The majority of the food distribution sites are senior buildings open only to residents of those facilities. Distribution sites that are open to the public are listed below:

  • Hyde Park SDA Soup Kitchen, 4608 S. Drexel Blvd., Hyde Park
  • Inner City Mission, 7445 S. South Chicago Ave., Greater Grand Crossing
  • YWCA, 6600 S. Cottage Grove Ave., Woodlawn

Expanded Small Business Support

The Polsky Center for Entrepreneurship and Innovation expanded its Small Business Growth Program by adding a cohort this summer to support 21 companies affected by the COVID-19 pandemic. Business owners will receive free consulting services from 21 University of Chicago and University of Illinois at Urbana-Champaign students on ways to adapt and grow their businesses in these challenging times.

“The COVID-19 pandemic has impacted every business—both big and small,” said E.J. Reedy, senior director of the Polsky Exchange at the Polsky Center. “We knew we needed to add new programming to help the businesses in our community navigate these times.”

In partnership with the Harry L. Davis Center for Leadership, the Polsky Center is additionally offering monthly virtual gatherings as a way for local small business owners to connect with one another and work with professionally-trained business coaches. The peer-to-peer nature of these Small Business Circles have become a valuable way for business owners to share best practices and get support from other business owners who are experiencing the same challenges they are.
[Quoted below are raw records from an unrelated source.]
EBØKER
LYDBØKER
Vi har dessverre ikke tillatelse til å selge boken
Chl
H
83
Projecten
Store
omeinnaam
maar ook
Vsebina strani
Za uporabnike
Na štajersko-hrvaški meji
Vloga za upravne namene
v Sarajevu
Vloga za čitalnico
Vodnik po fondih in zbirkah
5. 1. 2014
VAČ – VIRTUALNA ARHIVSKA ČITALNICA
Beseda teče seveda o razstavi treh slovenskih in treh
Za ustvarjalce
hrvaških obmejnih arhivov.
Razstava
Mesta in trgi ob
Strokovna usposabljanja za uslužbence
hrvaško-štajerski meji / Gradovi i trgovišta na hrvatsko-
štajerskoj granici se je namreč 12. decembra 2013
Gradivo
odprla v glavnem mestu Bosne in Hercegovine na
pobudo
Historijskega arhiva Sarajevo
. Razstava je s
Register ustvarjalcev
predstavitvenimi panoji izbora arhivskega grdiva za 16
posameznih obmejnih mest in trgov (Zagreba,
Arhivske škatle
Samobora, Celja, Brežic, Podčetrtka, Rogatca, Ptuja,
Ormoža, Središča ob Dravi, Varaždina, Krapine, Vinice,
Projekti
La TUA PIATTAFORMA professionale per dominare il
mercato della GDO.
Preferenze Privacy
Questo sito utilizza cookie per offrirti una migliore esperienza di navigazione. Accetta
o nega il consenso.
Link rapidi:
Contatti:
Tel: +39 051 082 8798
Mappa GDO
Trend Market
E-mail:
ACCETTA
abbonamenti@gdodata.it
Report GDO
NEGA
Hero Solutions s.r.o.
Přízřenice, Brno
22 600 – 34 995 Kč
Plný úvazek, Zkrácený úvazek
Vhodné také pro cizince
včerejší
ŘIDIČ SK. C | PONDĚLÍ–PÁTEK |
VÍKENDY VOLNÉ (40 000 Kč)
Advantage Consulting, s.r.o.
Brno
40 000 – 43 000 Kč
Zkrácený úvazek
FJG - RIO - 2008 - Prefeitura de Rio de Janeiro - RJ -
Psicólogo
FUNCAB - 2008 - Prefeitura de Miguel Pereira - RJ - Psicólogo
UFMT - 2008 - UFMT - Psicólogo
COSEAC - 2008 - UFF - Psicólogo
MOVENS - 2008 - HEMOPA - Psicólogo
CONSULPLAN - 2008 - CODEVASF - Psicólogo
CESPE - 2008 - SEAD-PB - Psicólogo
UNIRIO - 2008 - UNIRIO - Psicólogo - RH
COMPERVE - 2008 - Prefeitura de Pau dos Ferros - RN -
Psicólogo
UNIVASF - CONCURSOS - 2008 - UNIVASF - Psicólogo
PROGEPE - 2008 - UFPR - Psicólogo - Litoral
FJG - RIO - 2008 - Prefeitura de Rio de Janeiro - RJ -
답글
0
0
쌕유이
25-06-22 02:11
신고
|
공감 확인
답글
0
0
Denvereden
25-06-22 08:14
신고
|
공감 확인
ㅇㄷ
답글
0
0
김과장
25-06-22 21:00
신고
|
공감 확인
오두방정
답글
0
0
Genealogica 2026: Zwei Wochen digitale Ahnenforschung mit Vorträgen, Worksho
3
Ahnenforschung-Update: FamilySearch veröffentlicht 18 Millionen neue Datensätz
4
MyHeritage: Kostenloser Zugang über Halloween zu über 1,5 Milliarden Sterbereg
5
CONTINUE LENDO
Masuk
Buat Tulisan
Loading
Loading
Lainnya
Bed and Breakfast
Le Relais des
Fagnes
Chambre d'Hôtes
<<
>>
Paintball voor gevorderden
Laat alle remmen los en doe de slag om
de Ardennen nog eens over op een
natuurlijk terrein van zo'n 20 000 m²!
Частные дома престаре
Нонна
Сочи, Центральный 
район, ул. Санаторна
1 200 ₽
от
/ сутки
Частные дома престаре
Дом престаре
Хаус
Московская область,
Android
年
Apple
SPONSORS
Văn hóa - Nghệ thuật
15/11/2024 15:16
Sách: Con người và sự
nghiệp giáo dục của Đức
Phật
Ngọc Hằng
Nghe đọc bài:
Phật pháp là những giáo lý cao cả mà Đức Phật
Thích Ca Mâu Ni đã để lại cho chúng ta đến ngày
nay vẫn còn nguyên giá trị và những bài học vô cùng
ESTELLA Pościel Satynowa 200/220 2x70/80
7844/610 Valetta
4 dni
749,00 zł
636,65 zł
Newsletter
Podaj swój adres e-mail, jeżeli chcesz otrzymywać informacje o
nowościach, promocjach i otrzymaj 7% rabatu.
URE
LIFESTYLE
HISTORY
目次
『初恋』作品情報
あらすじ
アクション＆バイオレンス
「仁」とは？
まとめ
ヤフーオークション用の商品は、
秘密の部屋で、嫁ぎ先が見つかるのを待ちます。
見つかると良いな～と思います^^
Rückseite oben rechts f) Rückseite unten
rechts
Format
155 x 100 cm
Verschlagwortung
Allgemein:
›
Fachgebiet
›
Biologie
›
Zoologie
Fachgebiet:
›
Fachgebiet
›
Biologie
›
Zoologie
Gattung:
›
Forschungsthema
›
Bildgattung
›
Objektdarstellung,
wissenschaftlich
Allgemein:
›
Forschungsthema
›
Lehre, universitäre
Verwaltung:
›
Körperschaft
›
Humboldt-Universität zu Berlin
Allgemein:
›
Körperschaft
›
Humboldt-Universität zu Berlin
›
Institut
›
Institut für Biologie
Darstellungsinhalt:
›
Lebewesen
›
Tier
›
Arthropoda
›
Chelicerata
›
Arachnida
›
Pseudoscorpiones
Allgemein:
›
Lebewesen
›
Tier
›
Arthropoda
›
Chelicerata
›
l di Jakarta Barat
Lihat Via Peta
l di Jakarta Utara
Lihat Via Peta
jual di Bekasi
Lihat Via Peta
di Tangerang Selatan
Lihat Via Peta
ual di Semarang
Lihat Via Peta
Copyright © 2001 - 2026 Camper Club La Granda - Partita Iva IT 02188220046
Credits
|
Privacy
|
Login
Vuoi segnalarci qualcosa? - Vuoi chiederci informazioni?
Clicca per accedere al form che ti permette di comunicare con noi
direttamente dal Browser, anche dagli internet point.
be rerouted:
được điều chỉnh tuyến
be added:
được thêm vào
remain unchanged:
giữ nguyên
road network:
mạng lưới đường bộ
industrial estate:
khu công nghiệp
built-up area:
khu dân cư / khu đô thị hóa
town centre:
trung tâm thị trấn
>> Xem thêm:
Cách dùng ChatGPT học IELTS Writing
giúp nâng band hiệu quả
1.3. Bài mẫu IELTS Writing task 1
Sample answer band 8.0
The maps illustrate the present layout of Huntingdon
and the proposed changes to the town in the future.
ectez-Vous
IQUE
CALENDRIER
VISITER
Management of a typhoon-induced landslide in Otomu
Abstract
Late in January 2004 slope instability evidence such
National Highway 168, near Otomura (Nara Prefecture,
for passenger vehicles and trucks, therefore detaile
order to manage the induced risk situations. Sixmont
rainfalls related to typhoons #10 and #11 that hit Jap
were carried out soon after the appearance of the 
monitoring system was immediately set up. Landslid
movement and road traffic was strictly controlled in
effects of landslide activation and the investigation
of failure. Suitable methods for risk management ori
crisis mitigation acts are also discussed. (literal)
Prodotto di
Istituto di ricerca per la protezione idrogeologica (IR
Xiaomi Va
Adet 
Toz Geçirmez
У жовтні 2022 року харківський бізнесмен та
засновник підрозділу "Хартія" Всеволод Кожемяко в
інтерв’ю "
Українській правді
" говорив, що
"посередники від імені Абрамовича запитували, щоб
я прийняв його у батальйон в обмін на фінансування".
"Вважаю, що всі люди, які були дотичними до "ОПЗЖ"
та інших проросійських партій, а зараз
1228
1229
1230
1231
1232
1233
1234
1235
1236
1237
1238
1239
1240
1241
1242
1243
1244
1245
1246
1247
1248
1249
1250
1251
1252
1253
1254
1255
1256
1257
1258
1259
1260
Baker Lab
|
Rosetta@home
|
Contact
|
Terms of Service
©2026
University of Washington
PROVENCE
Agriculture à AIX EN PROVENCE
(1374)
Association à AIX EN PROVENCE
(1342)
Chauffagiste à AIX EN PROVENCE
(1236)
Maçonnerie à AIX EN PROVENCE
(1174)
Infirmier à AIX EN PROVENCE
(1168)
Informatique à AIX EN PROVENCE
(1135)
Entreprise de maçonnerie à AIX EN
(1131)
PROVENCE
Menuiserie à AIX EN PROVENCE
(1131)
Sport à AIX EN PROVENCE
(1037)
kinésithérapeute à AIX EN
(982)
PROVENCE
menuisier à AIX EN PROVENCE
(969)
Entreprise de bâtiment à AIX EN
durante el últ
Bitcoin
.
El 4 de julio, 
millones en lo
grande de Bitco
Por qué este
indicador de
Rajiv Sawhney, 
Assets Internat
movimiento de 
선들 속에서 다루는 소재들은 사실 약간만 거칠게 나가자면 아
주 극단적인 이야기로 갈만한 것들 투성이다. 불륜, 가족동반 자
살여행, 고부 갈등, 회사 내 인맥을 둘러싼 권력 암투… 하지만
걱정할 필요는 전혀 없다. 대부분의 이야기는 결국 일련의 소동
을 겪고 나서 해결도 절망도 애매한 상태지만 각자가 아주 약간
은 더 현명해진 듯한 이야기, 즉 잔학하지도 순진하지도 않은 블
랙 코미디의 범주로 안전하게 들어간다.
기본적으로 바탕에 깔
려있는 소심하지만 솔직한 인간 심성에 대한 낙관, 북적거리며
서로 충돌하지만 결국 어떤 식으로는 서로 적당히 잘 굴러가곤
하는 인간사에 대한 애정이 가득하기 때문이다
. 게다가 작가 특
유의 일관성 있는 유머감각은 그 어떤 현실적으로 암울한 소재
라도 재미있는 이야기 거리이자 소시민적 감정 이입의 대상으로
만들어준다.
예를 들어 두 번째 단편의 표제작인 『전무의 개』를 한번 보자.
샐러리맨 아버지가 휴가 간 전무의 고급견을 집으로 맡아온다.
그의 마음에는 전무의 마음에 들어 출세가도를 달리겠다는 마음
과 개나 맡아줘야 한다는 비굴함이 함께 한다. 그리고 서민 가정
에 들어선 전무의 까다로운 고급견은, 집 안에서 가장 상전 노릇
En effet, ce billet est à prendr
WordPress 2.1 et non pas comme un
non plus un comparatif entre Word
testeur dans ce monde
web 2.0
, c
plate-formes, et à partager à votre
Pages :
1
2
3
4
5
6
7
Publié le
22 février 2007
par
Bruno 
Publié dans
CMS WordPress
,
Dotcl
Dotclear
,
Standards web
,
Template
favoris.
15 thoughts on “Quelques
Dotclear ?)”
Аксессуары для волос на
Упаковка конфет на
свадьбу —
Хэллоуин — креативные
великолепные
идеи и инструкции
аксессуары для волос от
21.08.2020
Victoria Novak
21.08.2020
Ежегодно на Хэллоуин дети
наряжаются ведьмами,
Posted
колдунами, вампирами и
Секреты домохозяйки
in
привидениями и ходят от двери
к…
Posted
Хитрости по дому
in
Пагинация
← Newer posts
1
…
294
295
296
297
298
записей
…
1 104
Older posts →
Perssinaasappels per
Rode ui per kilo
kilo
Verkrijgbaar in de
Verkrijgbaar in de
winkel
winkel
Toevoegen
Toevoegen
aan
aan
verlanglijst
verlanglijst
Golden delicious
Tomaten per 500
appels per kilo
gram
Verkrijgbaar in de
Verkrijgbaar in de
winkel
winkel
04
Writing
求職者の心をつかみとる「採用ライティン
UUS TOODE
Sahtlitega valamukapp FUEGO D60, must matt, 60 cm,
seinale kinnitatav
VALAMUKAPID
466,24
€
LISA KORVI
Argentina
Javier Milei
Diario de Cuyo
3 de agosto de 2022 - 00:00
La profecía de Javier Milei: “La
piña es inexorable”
In addition, all of the Polsky’s Centers educational workshops and training programs are now offered virtually and many of them are recorded and made accessible on the Polsky Center website, including the Polsky Small Business Bootcamp. Additionally, Community Business Workshops will continue to be held monthly and are open to all local business owners.

Expanded Nonprofit Support

The Office of Civic Engagement’s Community Programs Accelerator, which leverages a full range of the University’s institutional resources to support established and emerging community-based nonprofits, will match UChicago student consultants with nonprofit grant recipients from the first wave of the initiative on project-specific requests. Past work has included identifying best online practices and curriculum content delivery strategies, developing guidance on reopening, virtual fundraising event planning, and other operational and programmatic assistance.

The Accelerator will additionally begin offering its full capacity-building services to critical business support organizations such as local Chambers of Commerce, as well as to other grassroots groups that support block clubs and other neighborhood organizations. A virtual workshop series for nonprofits is ongoing, and a monthly education series open to anyone in Chicago will resume in July. To learn more about this work, please visit coronavirusupdates.uchicago.edu/community-support.

Community Support Initiative

Since it went live on March 30, UChicago’s Community Support Initiative has served as an immediate bridge to help those impacted by the pandemic. In the first phase of the initiative, the University provided nearly 260,000 meals to community members struggling with food insecurity - 35,000 more than the original commitment - and awarded $1.3 million in emergency bridge grants to more than 200 small businesses and 79 community-based nonprofits on the South Side - $300,000 more than the original commitment. Funds for bridge grants and meals included a $250,000 grant for the University’s Community Support Initiative provided by the Chicago Bears and Bears Care, the team’s charitable arm. The initiative also provided rent relief to 27 University small business tenants and established a campaign to support local UChicago Medicine health care workers, as well as the patients and families.